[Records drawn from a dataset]
--------------------------------------------------
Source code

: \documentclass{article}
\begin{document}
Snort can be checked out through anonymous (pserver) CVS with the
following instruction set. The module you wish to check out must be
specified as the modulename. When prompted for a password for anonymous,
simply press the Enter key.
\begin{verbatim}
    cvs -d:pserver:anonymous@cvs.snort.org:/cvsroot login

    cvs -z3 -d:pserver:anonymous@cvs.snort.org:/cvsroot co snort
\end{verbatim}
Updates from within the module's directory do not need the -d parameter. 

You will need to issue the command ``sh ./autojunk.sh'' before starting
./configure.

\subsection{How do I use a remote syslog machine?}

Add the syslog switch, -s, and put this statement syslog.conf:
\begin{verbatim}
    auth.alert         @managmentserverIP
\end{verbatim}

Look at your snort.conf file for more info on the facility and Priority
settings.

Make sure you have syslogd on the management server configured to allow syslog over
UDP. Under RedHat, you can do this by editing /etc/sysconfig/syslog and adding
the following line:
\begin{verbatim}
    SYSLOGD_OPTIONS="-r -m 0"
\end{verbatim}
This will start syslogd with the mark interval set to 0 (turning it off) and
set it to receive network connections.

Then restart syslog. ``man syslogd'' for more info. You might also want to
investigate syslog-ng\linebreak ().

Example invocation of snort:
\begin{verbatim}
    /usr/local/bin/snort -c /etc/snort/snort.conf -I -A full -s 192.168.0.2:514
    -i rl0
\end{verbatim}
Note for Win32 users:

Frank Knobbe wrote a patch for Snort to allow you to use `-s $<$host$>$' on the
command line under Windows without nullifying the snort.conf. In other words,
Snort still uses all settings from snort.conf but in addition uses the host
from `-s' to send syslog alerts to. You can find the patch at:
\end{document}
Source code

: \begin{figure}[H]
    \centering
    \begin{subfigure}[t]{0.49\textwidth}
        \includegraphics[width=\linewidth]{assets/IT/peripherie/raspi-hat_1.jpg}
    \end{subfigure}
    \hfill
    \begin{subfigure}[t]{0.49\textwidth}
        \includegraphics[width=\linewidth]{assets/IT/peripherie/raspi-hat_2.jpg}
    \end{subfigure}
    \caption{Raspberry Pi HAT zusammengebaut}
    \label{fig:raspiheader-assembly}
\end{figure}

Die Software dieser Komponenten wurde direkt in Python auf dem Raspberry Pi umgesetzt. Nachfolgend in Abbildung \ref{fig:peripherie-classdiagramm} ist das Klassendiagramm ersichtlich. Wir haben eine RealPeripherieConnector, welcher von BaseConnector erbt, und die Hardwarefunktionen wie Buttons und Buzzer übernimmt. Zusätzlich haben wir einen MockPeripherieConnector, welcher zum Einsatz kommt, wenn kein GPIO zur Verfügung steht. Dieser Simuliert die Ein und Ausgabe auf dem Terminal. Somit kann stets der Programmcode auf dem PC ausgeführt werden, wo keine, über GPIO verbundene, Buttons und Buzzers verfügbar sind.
--------------------------------------------------
*HOW TO COMPLETE THIS TASK*.
Show every line from the entries that includes the word "command".

*YOUR SOLUTION*.
You will need to issue the command ``sh ./autojunk.sh'' before starting
command line under Windows without nullifying the snort.conf. In other words,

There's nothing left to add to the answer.